### aman_naughty's blog

By aman_naughty, history, 11 months ago, ,

--> l=0 , h = arr.size()-1 and m = (l+h)/2 and while(l<h)

--> l=0 , h = arr.size() and m = (l+h+1)/2 and while(l<h)

--> l=0 , h = arr.size()-1 and m = l+(h-l)/2 and while(l<h)

--> l=0 , h = arr.size()-1 and m = (l+h)/2 and while(l<=h)

It seems that in some cases some of the above give TLE. Can some experienced community member help me which I should use .

I think many of the beginners face this issue while implementing binary search . A little help would be appreciated

So basically there are confusion regarding

while(l<h) or while(l<=h) or while(h-l>1)
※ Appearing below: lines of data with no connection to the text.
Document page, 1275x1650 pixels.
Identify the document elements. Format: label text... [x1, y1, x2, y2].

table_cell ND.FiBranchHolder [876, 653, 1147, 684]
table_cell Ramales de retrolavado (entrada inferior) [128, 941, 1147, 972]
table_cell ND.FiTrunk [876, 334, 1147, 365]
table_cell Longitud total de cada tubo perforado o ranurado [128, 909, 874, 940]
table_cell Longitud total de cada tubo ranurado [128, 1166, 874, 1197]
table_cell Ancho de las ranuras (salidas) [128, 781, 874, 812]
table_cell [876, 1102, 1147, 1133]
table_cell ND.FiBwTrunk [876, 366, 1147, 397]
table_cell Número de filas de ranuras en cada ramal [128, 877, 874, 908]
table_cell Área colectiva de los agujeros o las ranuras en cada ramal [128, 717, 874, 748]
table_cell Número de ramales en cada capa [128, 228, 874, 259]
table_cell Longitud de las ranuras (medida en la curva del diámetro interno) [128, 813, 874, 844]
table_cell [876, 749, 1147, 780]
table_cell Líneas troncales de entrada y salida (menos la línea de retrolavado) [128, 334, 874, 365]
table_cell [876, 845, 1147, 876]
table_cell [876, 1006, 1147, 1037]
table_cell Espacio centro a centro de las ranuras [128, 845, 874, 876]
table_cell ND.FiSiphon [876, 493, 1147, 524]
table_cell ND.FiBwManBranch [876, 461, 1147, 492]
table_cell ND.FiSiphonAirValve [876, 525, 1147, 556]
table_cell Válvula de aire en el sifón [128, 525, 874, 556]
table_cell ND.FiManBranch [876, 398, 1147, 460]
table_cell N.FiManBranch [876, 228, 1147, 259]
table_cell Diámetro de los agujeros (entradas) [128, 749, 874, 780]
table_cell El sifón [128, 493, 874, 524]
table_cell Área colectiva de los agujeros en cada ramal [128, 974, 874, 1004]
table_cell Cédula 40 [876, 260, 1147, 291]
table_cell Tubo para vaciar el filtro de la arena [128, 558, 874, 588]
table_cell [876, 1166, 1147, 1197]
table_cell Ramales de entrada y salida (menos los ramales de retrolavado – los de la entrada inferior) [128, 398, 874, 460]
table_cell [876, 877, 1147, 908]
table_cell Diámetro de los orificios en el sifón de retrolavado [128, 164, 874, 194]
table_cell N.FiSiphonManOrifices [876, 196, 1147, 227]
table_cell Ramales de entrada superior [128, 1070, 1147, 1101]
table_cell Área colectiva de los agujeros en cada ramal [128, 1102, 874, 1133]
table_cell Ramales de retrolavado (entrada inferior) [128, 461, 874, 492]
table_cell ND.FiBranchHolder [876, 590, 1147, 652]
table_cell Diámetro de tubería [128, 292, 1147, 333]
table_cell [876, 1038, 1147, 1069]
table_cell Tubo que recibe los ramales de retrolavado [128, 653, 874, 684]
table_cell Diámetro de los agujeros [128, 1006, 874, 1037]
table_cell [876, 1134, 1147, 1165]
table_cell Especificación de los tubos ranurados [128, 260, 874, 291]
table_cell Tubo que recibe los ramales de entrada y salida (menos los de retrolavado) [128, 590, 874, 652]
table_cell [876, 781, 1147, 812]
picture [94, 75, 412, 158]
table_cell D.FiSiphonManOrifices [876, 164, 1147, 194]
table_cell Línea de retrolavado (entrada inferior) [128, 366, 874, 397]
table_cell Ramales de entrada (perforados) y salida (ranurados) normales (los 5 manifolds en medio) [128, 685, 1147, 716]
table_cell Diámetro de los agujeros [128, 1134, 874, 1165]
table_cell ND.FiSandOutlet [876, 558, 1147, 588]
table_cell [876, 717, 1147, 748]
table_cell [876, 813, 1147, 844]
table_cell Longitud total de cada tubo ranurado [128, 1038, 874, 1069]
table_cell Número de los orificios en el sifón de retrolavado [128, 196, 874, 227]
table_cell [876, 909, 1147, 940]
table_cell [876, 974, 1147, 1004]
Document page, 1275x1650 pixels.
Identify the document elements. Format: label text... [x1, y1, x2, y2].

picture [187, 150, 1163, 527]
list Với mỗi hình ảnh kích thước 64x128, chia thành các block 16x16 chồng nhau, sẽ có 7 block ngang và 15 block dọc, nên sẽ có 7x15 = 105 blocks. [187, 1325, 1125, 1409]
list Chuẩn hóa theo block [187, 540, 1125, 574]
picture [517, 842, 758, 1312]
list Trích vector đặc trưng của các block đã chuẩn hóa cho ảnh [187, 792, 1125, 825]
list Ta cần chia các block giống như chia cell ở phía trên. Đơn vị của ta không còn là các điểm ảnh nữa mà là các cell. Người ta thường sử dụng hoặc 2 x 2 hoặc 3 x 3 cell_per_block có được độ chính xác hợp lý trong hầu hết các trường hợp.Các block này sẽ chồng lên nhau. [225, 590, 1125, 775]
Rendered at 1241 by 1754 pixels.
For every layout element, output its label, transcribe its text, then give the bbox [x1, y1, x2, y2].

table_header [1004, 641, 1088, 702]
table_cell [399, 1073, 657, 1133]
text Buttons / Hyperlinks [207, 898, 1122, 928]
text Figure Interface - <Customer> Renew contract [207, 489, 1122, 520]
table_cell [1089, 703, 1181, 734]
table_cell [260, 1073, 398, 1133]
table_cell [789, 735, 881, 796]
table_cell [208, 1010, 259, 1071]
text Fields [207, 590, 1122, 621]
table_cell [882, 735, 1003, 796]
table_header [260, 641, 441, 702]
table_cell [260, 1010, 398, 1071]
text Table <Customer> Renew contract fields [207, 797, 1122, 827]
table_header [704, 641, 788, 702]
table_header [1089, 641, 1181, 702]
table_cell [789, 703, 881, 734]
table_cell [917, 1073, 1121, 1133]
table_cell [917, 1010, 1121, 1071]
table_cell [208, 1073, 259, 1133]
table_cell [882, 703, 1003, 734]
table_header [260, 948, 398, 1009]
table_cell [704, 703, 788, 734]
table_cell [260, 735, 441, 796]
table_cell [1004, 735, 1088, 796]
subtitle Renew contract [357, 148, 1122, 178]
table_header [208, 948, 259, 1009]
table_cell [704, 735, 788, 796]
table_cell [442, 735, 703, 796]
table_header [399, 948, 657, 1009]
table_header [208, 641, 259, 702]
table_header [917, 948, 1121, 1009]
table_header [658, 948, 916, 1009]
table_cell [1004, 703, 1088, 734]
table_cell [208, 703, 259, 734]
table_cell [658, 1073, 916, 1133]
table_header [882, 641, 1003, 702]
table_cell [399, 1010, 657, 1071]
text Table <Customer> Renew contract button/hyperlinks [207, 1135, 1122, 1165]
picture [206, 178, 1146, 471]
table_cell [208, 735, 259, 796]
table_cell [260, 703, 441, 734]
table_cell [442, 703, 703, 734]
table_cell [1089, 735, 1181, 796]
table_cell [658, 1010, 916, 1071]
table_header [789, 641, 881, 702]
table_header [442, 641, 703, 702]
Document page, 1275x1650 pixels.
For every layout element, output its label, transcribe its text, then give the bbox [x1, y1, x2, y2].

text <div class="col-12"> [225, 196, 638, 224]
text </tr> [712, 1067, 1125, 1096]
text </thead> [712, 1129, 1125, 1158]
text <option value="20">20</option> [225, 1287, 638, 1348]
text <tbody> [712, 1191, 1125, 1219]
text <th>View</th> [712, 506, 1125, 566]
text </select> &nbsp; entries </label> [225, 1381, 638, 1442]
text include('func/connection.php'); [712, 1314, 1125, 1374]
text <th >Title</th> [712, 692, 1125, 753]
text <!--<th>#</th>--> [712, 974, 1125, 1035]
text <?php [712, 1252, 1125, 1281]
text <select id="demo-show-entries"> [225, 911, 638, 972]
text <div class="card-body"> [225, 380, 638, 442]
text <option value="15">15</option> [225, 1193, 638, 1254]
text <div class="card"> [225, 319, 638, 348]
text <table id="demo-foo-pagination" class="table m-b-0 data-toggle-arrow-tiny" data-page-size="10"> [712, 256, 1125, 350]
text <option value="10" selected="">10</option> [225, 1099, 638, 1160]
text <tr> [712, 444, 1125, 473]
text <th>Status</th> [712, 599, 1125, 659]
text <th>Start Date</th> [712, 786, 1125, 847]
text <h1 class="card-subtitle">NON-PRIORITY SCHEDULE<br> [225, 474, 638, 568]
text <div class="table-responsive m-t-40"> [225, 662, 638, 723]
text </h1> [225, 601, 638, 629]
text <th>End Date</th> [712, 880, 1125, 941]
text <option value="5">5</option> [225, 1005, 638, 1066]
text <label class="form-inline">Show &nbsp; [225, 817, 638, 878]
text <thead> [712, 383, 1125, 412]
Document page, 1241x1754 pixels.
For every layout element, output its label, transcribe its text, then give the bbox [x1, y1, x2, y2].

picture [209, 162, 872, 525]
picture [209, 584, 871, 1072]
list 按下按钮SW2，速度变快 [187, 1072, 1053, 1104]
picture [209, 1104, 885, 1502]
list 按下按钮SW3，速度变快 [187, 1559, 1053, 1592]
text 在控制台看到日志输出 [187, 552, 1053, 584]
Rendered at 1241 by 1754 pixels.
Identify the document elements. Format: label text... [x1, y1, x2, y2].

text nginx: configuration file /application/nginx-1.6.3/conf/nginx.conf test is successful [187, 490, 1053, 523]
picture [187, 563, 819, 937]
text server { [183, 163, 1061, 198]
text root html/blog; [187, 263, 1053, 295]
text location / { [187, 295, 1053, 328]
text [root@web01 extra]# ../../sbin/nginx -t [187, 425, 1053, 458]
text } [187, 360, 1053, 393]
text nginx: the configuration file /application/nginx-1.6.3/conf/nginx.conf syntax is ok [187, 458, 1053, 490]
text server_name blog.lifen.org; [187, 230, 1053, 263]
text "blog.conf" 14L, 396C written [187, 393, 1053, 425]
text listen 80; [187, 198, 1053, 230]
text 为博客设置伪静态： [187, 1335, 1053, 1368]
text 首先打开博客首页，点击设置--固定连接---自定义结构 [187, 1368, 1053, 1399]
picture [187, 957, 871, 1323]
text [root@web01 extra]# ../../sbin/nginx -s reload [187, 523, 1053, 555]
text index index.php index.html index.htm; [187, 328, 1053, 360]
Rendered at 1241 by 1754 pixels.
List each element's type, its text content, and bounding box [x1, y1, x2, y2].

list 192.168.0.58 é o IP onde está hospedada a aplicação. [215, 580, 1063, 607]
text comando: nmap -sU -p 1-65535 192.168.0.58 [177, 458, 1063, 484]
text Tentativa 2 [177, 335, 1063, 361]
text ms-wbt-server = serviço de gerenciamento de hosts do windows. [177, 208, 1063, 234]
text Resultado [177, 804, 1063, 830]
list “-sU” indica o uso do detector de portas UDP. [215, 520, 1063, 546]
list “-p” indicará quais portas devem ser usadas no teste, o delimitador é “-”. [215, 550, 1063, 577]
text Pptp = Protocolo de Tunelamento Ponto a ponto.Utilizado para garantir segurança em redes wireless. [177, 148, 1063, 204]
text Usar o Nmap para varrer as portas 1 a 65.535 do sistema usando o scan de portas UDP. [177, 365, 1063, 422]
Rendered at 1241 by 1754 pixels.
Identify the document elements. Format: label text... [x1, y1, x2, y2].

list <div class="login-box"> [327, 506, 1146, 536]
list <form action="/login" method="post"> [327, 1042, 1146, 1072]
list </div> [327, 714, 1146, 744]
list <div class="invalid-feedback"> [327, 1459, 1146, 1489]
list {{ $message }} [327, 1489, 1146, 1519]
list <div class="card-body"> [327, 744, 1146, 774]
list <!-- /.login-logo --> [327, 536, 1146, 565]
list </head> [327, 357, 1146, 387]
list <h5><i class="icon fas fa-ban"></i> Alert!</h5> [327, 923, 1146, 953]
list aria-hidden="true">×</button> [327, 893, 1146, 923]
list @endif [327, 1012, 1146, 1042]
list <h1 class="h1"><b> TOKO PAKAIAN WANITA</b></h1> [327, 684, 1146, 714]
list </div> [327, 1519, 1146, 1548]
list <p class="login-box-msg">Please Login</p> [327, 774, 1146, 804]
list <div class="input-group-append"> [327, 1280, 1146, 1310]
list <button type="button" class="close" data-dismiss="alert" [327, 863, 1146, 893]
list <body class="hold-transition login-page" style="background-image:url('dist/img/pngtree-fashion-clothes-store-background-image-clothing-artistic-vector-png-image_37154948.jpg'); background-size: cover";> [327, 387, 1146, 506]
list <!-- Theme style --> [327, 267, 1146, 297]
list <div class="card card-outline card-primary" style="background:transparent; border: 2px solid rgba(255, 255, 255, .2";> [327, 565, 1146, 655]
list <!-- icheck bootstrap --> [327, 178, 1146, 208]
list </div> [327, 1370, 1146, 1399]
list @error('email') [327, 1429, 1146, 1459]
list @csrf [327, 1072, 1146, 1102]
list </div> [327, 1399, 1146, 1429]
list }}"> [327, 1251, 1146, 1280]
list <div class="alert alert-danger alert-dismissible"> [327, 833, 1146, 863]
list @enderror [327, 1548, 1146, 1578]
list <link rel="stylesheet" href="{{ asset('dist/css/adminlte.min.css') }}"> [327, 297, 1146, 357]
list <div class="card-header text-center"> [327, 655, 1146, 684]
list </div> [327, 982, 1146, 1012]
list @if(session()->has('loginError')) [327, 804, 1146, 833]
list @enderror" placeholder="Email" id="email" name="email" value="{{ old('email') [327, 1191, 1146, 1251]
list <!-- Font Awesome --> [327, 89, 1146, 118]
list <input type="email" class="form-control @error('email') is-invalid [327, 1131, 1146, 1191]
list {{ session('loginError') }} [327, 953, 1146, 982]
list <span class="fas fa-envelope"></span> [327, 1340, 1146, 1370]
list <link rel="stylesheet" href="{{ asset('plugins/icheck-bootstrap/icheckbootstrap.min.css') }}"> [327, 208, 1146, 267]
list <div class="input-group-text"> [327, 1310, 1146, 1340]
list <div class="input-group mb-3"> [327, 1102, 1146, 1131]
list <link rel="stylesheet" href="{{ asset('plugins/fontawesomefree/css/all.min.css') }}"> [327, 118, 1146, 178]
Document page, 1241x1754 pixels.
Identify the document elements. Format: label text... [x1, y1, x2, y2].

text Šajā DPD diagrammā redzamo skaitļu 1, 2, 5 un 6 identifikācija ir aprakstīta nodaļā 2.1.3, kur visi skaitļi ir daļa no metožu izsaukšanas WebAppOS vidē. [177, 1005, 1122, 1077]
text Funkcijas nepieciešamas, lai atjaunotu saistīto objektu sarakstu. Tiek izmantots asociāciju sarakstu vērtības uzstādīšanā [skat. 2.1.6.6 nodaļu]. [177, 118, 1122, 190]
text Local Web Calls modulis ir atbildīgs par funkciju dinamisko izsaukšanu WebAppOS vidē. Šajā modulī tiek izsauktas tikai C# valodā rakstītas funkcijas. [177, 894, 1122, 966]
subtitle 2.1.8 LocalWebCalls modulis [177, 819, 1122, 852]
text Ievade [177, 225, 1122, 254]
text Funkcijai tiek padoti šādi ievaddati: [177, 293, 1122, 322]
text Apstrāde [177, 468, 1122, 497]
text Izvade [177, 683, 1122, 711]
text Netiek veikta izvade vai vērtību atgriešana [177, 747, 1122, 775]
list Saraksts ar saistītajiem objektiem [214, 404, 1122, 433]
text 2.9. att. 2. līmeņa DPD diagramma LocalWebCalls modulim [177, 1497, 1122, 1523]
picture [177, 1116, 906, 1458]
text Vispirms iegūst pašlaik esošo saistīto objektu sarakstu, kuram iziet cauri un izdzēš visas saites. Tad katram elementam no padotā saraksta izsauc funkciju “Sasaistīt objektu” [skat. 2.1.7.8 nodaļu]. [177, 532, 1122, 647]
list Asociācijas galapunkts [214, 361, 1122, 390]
m=(l+h+1)/2 or m=l+(h-l)/2 or m=(l+h)/2

h=arr.size() or h=arr.size()-1

• +8

 » 11 months ago, # |   +21 Just think what exactly you want to happen for intervals of size 1, 2 or 3.You can watch my video here, https://www.youtube.com/watch?v=GU7DpgHINWQ.
•  » » 11 months ago, # ^ |   0 In the description section of your video you recommended solving leetcode binary search problems. Actually I was solving this problem from leetcode : problemIn the discuss forum on leetcode : link the great StefanPochmann explained a rather new solution which I am unable to understand. Can you help me with that. Also nice video:)
•  » » » 11 months ago, # ^ |   -9 It's something unique for this problem so you won't use it in other problems anyway ;p the important thing is to understand when you should go to the right, when to the left.What he does is he imagines that one part of the sequence is changed into -INF or +INF what tells you to go right or left respectively.
•  » » » » 11 months ago, # ^ |   0 Yes. Thanks StefanPochmann just never fails to amaze me. His solutions are so concise and are like if himself set the question XD.
•  » » 11 months ago, # ^ |   +10 Literally the best video on binary search .
 » 11 months ago, # |   -8 Here is what I do: int start = 0; int end = n - 1; while (start <= end) { int mid = (start + end) / 2; if (check(mid)) LOGIC1 else LOGIC2 } The key is to think about what your binary searched values will look like (TTTTTFFFFFF? or opposite) and then about which one you want (first occurrence of T? last occurrence of F?) which mostly depends on the problem and how you defined true/false values. Then you can select either start = mid + 1 or end = mid — 1 in the LOGIC places I wrote. I select these by thinking about what happens at the end case (the destination where we have either TF or FT transition).
•  » » 11 months ago, # ^ |   0 Thanks. The prefix suffix part is really helpful
 » 11 months ago, # |   0 I don't think that makes a difference.PS: I wonder if the second implementation is correct?
 » 11 months ago, # |   0 What I do is one of 2 of the following, depending on the problem i'm solving: int lo=begin, hi=end; //the range(inclusive) while (lo
•  » » 25 hours ago, # ^ |   0 Hi, Can you please explain why mid = (lo+hi+1)/2 and not mid=(lo+hi)/2 in the second implementation ??Thanks
 » 11 months ago, # | ← Rev. 3 →   +10 while(low <= high) { mid = (low + high ) / 2. /// if u use long long . else mid = (low + (high — low)/2) /// if int as it would be safe. do something with mid. store the result of mid if needed. then either low = mid + 1 , or high = mid -1 . }